The mean physiological blood levels of the blood markers are as follows: cortisol: 12.6 µg/ml; IL-6: 0.5–5.1 pg/ml; IL-8: 7.526–29.3 pg/ml; IL-1β: 0.12–16 pg/ml; and substance P: 18 pg/ml [2, 11, 12, 19, 24, 29, 41, 48]. The mean physiological blood levels are lower than those in the present study, because the operation caused pain. The mean plasma IL-6 level in patients without any nerve block after arthroscopic rotator cuff repair was 24.3 pg/ml [54]. This value is located between those of groups 1 and 2 in the present study. The mean plasma IL-6 and IL-1β levels in patients who experienced only narcosis were 2.04 and 38.53 pg/ml, respectively [58]. According to these values, the mean blood level of IL-6 was lower and the mean level of IL-1β was higher than those of the two groups in the present study.

Rebound pain has been reported in several studies in which regional blocks, such as ISB, SSNB, and ANB, were used to control pain after arthroscopic shoulder surgery [17, 25, 32, 33, 35]. One study showed that ANB combined with SSNB causes fewer rebound phenomena than that of SSNB alone [32]. Another study suggested that the combination of ISB and SSNB tended to delay the mean time of rebound pain and subsequently reduced mean rebound pain severity compared to that of ISB alone [23]. In the present study, the mean time of rebound pain occurred later with the combination of ultrasound-guided ISB and DEX than that with the ultrasound-guided ISB alone, but the mean level of rebound pain was not significantly different between the two groups.

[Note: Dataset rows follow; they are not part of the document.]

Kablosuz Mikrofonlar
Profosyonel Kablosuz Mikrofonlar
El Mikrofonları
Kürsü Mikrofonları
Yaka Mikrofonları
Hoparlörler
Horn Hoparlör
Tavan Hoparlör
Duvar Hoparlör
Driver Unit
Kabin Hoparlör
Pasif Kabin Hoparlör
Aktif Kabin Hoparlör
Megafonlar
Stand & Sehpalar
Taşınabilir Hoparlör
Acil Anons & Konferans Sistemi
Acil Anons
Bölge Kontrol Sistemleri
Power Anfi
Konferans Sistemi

This study had some limitations. First, the VAS and SAT scores were subjective. However, all previous studies on preemptive regional blocks for postoperative pain control used these subjective scoring systems. Second, this study does not include a control group that underwent rotator cuff repair without an interscalene block at all. However, if we included a control group that underwent arthroscopic rotator cuff repair without ISB, this control group would not receive any benefits for postoperative pain relief using the regional block. To avoid the moral problem and facilitate the recruitment of participants, the two groups were determined to be ISB only and ISB with DEX.

There are several merits in the present study. First, no previous studies have been performed on the effect of DEX combined with ultrasound-guided ISB for relieving postoperative pain after arthroscopic rotator repair compared to ISB alone using pain-related blood markers. Therefore, adequate blood markers can be selected for evaluating pain and may be utilized for grading the pain objectively. The selected blood markers for pain can be used as a parameter to determine the amount of narcosis. Using blood markers, the problem of narcotic addiction can be reduced [46]. Second, the present study was a double-blinded randomized controlled trial in which a power analysis was performed. Third, one anesthesiologist conducted all of the ultrasound-guided ISBs using nerve stimulation and one orthopedic surgeon who specialized in shoulder arthroscopic surgery performed all the surgeries. Finally, PCA was set to a low fixed dose to remove the effect of differing quantities of the analgesic. DEX combined with ISB showed a synergistic effect in relieving postoperative pain in arthroscopic rotator cuff repair. Based on the results of the present study, evidence on objective blood pain markers might be obtained.

Conclusions

Ultrasound-guided ISB with DEX in arthroscopic rotator cuff repair showed a significantly lower mean VAS score and a significantly higher mean SAT score within 48 h postoperatively than ISB alone. In additional ISB with DEX showed lower mean plasma IL-6 and IL-8 levels than ISB alone within 48 h postoperatively, with delayed rebound pain.